3.5 PTAS and FPTAS — definitions with teeth
| Scheme | Guarantee | Running time | Example |
|---|---|---|---|
| PTAS | (1+ε)·OPT for every fixed ε > 0 | polynomial in n for each fixed ε (may be n^O(1/ε)) | Euclidean TSP |
| FPTAS | (1+ε)·OPT | polynomial in both n and 1/ε | knapsack |
Knapsack's FPTAS in three sentences. Let v be the largest item value; scale every value down to ⌊vᵢ/K⌋ with K = εv/n, and run the value-indexed pseudo-polynomial DP on the scaled instance — time O(n³/ε). Scaling loses at most nK = εv ≤ ε·OPT of value, so the returned solution is ≥ (1−ε)·OPT. The trick — trading numeric precision for DP speed* — is the canonical exploitation of pseudo-polynomiality (weak NP-completeness, Unit 3).
Converse fact worth a mark: a strongly NP-complete problem has no FPTAS unless P = NP — an FPTAS with ε small enough would recover the exact optimum in polynomial time, contradicting strong hardness. One more clean bridge between Unit 3's classification and what is achievable here.
3.6 IP formally — the two probability promises
A language L has an interactive proof system if there is a polynomial-time randomised verifier V with:
- Completeness: x ∈ L ⟹ some prover strategy makes V accept with probability ≥ 2/3.
- Soundness: x ∉ L ⟹ every prover strategy (even an all-powerful cheater) makes V accept with probability ≤ 1/3.
The constants are arbitrary: k independent repetitions drive the error to 2^−Ω(k) (amplification). Note who is trusted: nobody — the prover is adversarial; only the protocol protects the verifier. In the GNI protocol, completeness holds with probability 1 and the soundness error is exactly 1/2 per round.
Exam pointer
① "Define ρ-approximation; give the vertex-cover algorithm and prove ratio 2" — algorithm + matching argument: six marks of pure preparation. ② "Short note: PTAS vs FPTAS" — §3.5's table plus the knapsack sentences. ③ "Define interactive proofs; describe the GNI protocol" — the two promises, the coin-flip protocol, why a cheating prover wins at most half the rounds. ④ "State Shamir's theorem / the PCP theorem and their significance" — IP = PSPACE; NP = PCP(log n, 1) and its equivalence to hardness of approximating MAX-3SAT.
Self-check
- Why do the picked edges in the vertex-cover algorithm form a matching, and where exactly does the proof use it?
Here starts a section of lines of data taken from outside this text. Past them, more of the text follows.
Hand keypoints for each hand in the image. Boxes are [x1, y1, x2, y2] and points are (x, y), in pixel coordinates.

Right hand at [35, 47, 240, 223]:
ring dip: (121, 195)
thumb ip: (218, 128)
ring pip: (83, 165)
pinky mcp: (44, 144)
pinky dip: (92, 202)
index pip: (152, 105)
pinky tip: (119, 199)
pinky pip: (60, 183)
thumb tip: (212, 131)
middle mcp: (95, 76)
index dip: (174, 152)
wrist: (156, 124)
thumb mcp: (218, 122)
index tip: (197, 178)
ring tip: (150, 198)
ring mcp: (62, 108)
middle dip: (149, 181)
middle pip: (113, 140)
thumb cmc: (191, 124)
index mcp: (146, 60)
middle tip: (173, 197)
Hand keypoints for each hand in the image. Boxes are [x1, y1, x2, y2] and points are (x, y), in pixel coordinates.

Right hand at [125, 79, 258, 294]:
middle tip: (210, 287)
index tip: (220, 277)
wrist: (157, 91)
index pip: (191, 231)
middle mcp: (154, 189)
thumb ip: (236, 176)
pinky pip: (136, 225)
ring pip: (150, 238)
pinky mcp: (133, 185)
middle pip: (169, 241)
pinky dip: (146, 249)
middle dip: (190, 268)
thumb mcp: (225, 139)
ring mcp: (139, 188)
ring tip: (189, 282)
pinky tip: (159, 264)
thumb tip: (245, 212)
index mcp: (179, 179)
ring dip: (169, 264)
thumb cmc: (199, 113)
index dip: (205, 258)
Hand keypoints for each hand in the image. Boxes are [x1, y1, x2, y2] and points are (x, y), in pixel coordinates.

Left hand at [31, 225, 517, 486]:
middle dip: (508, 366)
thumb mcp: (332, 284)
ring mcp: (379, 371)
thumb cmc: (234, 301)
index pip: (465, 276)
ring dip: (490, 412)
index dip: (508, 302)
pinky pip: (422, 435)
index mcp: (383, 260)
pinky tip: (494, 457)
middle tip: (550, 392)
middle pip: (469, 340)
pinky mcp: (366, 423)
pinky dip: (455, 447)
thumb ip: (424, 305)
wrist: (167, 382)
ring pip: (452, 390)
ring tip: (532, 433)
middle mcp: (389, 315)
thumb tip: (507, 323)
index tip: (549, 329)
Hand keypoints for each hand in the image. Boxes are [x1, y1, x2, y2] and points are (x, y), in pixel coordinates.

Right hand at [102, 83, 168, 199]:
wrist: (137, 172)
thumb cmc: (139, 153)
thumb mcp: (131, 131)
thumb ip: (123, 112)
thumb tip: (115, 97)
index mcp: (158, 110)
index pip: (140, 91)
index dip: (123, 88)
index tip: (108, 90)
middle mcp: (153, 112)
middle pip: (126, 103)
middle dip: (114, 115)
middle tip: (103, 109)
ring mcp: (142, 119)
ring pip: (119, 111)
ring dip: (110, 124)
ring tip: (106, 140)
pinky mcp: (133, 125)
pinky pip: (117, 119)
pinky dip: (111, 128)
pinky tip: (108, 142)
- Prove MST ≤ OPT for metric TSP in one sentence.
- Which property of knapsack makes an FPTAS possible, and why does strong NP-completeness forbid one?
- In GNI, why can a cheating prover succeed with probability at most 1/2 per round when G₁ ≅ G₂?
- What does NP = PCP(log n, 1) say, in words, about checking proofs?
3.7 The course in one paragraph
We built the measuring tools (Big-O, P, NP), formalised the machines (TMs, non-determinism, circuits, RAMs), proved one problem universal (Cook–Levin) and learned to spread its hardness by reduction (3-SAT, CLIQUE, gadgets). Facing the P vs NP wall, we mapped the territory above it (PSPACE, EXP, games) and the engineering responses to it (approximation with proved ratios, interaction with randomness). The single most valuable habit you take away: when you meet a problem, locate it on the map before you try to conquer it.